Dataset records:
--- Start ---

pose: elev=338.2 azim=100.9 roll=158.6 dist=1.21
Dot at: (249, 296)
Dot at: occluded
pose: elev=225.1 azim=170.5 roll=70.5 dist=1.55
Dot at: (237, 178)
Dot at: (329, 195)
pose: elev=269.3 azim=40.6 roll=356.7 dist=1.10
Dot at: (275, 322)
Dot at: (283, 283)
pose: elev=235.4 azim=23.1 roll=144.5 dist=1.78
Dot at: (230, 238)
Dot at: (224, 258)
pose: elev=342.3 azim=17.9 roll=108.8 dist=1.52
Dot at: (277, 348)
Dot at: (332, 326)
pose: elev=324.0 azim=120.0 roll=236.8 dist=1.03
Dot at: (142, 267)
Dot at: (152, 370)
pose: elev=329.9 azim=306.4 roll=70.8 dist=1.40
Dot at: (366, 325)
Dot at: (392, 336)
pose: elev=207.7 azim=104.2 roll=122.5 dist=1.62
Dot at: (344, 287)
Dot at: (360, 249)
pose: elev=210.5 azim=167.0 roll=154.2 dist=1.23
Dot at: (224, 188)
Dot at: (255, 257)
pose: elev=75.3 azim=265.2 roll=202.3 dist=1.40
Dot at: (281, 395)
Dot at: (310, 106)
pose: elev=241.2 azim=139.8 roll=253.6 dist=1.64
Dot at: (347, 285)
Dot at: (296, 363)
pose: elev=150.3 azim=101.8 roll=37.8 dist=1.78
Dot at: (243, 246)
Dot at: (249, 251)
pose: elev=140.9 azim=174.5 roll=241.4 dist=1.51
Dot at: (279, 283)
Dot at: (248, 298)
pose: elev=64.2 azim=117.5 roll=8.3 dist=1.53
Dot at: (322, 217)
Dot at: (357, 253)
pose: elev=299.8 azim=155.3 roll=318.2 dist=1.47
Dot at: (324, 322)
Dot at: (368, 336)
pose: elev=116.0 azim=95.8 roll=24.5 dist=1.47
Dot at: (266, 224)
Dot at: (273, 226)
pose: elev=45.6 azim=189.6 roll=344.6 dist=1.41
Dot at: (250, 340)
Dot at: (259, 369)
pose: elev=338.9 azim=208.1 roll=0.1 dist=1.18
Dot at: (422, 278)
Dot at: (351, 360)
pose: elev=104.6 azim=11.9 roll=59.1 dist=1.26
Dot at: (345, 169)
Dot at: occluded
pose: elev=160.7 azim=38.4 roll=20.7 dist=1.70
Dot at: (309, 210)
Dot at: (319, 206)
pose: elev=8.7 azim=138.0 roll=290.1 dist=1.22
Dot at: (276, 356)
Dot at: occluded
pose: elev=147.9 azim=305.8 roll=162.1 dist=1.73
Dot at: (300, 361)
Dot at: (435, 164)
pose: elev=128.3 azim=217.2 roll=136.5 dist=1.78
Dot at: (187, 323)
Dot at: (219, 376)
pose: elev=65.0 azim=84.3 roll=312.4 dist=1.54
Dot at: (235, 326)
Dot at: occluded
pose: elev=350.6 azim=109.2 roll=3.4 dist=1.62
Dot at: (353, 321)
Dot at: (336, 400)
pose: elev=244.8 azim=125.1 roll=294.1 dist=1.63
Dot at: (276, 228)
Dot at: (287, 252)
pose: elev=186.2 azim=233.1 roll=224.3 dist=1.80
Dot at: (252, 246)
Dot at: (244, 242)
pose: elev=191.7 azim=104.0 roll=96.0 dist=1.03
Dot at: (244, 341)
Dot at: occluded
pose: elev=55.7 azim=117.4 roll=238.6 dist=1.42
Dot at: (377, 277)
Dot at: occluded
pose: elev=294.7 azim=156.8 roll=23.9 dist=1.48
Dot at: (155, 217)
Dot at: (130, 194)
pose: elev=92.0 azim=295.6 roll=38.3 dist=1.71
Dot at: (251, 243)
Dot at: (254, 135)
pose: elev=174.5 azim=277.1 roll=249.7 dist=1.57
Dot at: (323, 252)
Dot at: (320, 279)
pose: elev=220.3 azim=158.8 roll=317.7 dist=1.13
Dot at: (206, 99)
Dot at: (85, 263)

--- End ---

## Goal:
Reproduce every row above word for word, keeping them in their original order.

## Completed exercise:
pose: elev=338.2 azim=100.9 roll=158.6 dist=1.21
Dot at: (249, 296)
Dot at: occluded
pose: elev=225.1 azim=170.5 roll=70.5 dist=1.55
Dot at: (237, 178)
Dot at: (329, 195)
pose: elev=269.3 azim=40.6 roll=356.7 dist=1.10
Dot at: (275, 322)
Dot at: (283, 283)
pose: elev=235.4 azim=23.1 roll=144.5 dist=1.78
Dot at: (230, 238)
Dot at: (224, 258)
pose: elev=342.3 azim=17.9 roll=108.8 dist=1.52
Dot at: (277, 348)
Dot at: (332, 326)
pose: elev=324.0 azim=120.0 roll=236.8 dist=1.03
Dot at: (142, 267)
Dot at: (152, 370)
pose: elev=329.9 azim=306.4 roll=70.8 dist=1.40
Dot at: (366, 325)
Dot at: (392, 336)
pose: elev=207.7 azim=104.2 roll=122.5 dist=1.62
Dot at: (344, 287)
Dot at: (360, 249)
pose: elev=210.5 azim=167.0 roll=154.2 dist=1.23
Dot at: (224, 188)
Dot at: (255, 257)
pose: elev=75.3 azim=265.2 roll=202.3 dist=1.40
Dot at: (281, 395)
Dot at: (310, 106)
pose: elev=241.2 azim=139.8 roll=253.6 dist=1.64
Dot at: (347, 285)
Dot at: (296, 363)
pose: elev=150.3 azim=101.8 roll=37.8 dist=1.78
Dot at: (243, 246)
Dot at: (249, 251)
pose: elev=140.9 azim=174.5 roll=241.4 dist=1.51
Dot at: (279, 283)
Dot at: (248, 298)
pose: elev=64.2 azim=117.5 roll=8.3 dist=1.53
Dot at: (322, 217)
Dot at: (357, 253)
pose: elev=299.8 azim=155.3 roll=318.2 dist=1.47
Dot at: (324, 322)
Dot at: (368, 336)
pose: elev=116.0 azim=95.8 roll=24.5 dist=1.47
Dot at: (266, 224)
Dot at: (273, 226)
pose: elev=45.6 azim=189.6 roll=344.6 dist=1.41
Dot at: (250, 340)
Dot at: (259, 369)
pose: elev=338.9 azim=208.1 roll=0.1 dist=1.18
Dot at: (422, 278)
Dot at: (351, 360)
pose: elev=104.6 azim=11.9 roll=59.1 dist=1.26
Dot at: (345, 169)
Dot at: occluded
pose: elev=160.7 azim=38.4 roll=20.7 dist=1.70
Dot at: (309, 210)
Dot at: (319, 206)
pose: elev=8.7 azim=138.0 roll=290.1 dist=1.22
Dot at: (276, 356)
Dot at: occluded
pose: elev=147.9 azim=305.8 roll=162.1 dist=1.73
Dot at: (300, 361)
Dot at: (435, 164)
pose: elev=128.3 azim=217.2 roll=136.5 dist=1.78
Dot at: (187, 323)
Dot at: (219, 376)
pose: elev=65.0 azim=84.3 roll=312.4 dist=1.54
Dot at: (235, 326)
Dot at: occluded
pose: elev=350.6 azim=109.2 roll=3.4 dist=1.62
Dot at: (353, 321)
Dot at: (336, 400)
pose: elev=244.8 azim=125.1 roll=294.1 dist=1.63
Dot at: (276, 228)
Dot at: (287, 252)
pose: elev=186.2 azim=233.1 roll=224.3 dist=1.80
Dot at: (252, 246)
Dot at: (244, 242)
pose: elev=191.7 azim=104.0 roll=96.0 dist=1.03
Dot at: (244, 341)
Dot at: occluded
pose: elev=55.7 azim=117.4 roll=238.6 dist=1.42
Dot at: (377, 277)
Dot at: occluded
pose: elev=294.7 azim=156.8 roll=23.9 dist=1.48
Dot at: (155, 217)
Dot at: (130, 194)
pose: elev=92.0 azim=295.6 roll=38.3 dist=1.71
Dot at: (251, 243)
Dot at: (254, 135)
pose: elev=174.5 azim=277.1 roll=249.7 dist=1.57
Dot at: (323, 252)
Dot at: (320, 279)
pose: elev=220.3 azim=158.8 roll=317.7 dist=1.13
Dot at: (206, 99)
Dot at: (85, 263)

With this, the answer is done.